9) Passos não fez nada disto. E, preso aos conselhos dos brasileiros, remeteu-se a uma defensiva de que só podia resultar um hara-kiri. E contentou-se com golpes inofensivos: Sócrates e mais Sócrates, o dinheiro que o Governo tinha dado à Câmara de Lisboa liderada por Costa (esta correu mesmo mal...) e pouco mais.
Palavroso, e nunca conseguindo despir o casaco de primeiro-ministro (e não era nessa qualidade que ali estava), Passos foi rotundamente ineficaz (o que é mortal naquele formato televisivo). Com efeito, alguém se lembra de um ponto - daqueles que fique - trazido por Passos no debate? Eu não.

10) Costa, bem ao contrário, não se preocupou quase nada em falar de coisas concretas quanto ao futuro, porque sabe que tal pouco importa. Não prometeu e conseguiu até gabar-se de que não prometia, o que lhe permitiu marcar pontos.
E, de forma eficaz, ocupou-se, sem tergiversações, de deixar bem marcadas as mensagens que lhe interessavam:
(i) que tinha gerido superiormente, do ponto de vista financeiro, a Câmara de Lisboa;
(ii) que Sócrates não estava ali em debate - quem estava a debater era Costa;
(iii) que havia programas implementados pelo Governo que eram uma autêntica piada - o exemplo do programa "Vem" foi expressivo;
(iv) que a austeridade tinha que ser agora substituída por politicas de crescimento (embora sem explicar quais, mas o tempo não dava para isso, o que foi para ele um alibi perfeito);
(v) que o Governo quis ir "além da Troika", como a certa altura alardeou, sendo por isso responsável por uma acrescida austeridade.

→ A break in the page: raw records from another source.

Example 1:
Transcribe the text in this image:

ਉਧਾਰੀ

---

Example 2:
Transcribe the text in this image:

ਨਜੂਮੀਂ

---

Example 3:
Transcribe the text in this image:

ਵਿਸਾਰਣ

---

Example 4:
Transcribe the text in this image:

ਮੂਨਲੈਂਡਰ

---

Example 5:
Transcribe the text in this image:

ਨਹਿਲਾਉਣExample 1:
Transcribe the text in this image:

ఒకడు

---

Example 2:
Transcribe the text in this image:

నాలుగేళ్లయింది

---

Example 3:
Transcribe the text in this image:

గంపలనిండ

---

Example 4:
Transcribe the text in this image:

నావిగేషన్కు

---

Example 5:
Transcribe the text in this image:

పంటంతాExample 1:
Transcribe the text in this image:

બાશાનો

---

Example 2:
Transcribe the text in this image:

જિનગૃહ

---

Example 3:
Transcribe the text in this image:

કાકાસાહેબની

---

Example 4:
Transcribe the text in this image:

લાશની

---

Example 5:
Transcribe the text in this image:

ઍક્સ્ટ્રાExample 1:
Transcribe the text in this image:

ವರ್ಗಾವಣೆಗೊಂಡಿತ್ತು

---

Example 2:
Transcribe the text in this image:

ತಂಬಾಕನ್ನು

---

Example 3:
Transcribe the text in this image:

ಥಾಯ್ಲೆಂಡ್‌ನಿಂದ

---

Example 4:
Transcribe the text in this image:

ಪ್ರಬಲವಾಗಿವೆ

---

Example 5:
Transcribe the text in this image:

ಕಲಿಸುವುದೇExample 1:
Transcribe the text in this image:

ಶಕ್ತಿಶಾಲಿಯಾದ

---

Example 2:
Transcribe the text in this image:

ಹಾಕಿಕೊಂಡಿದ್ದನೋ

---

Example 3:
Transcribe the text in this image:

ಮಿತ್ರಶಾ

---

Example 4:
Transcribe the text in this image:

Marcar cinco ideias era o bastante para ganhar a quem não tinha conseguido marcar nenhuma que importasse. E assim foi.

11) Resultado: como os debates interessam, Costa ressuscitou. E pode agora ganhar as eleições.
Mas há uma coisa que é certa: não haverá maiorias absolutas para ninguém, porque os tiros no pé que o PS vinha dando em abundância estão agora estancados. Porque Costa ganhou o debate, sem dúvida.
Pena é que o país continue tanto a precisar de um governo maioritário, qualquer que ele fosse. E esse, não vai existir.